• _GOAL OF THE EXERCISE_
The answer is one number: how many lines in the data below hold "from".

• _INPUT DATA_
▽
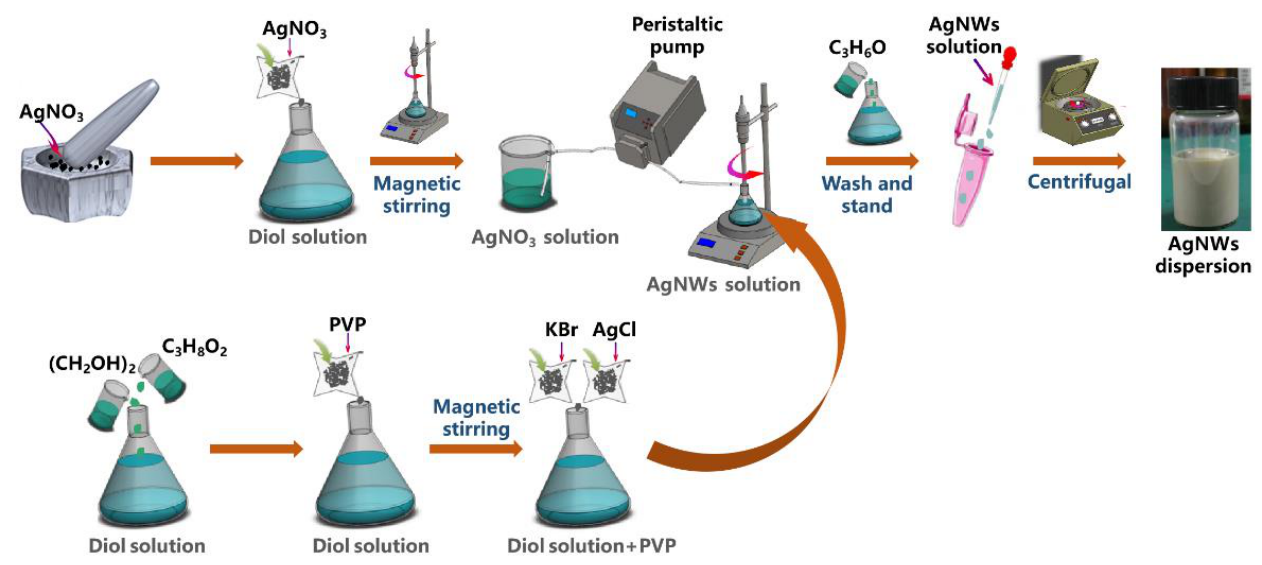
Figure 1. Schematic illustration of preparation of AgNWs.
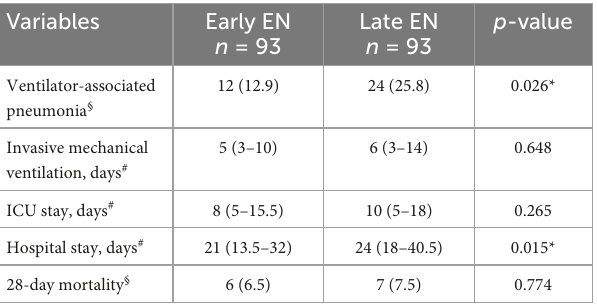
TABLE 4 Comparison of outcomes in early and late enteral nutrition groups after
△
▽
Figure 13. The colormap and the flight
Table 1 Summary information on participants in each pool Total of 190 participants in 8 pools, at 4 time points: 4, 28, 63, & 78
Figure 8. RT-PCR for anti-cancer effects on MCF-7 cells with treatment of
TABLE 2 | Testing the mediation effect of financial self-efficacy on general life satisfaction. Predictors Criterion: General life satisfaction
△
▽
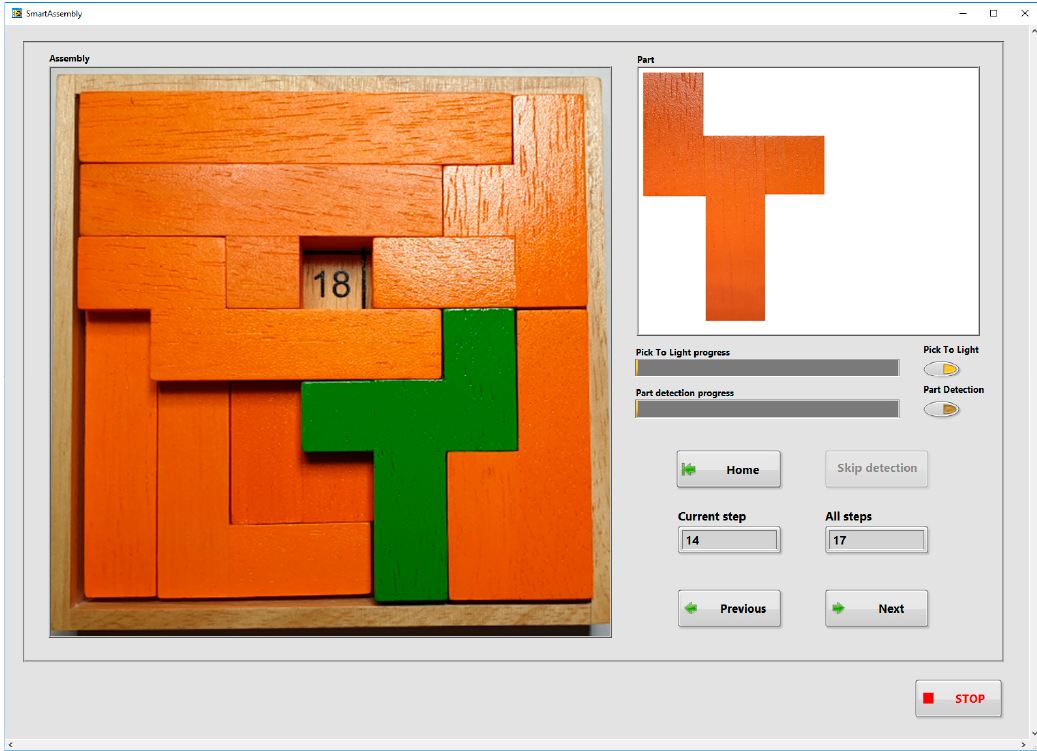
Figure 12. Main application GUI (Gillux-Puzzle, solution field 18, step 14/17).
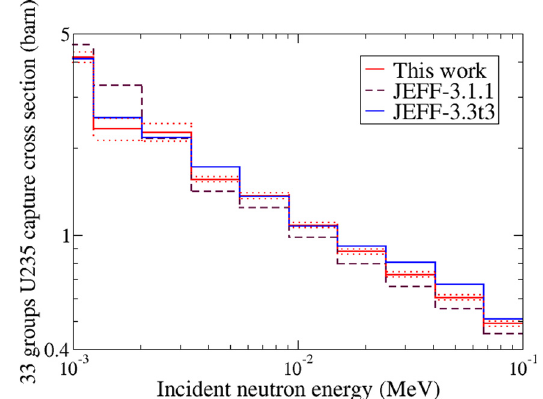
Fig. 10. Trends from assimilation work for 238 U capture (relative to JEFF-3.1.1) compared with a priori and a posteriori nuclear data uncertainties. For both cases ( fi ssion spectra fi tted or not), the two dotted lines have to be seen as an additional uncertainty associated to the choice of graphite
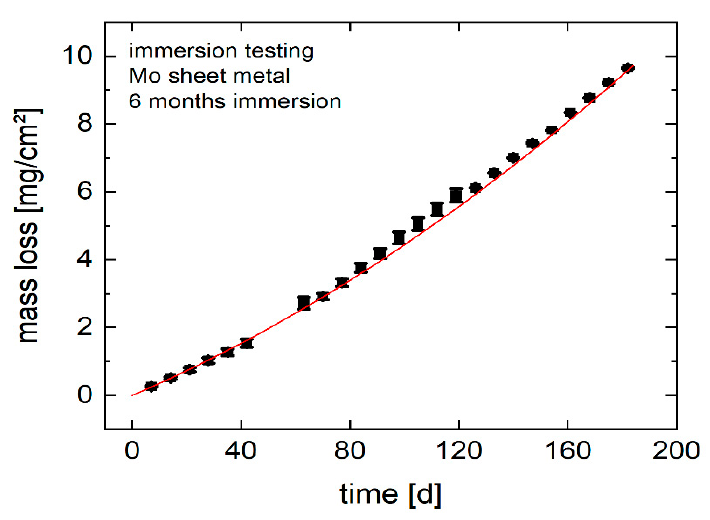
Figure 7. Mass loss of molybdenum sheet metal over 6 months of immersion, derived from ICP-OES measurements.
△
• _SOLUTION_
2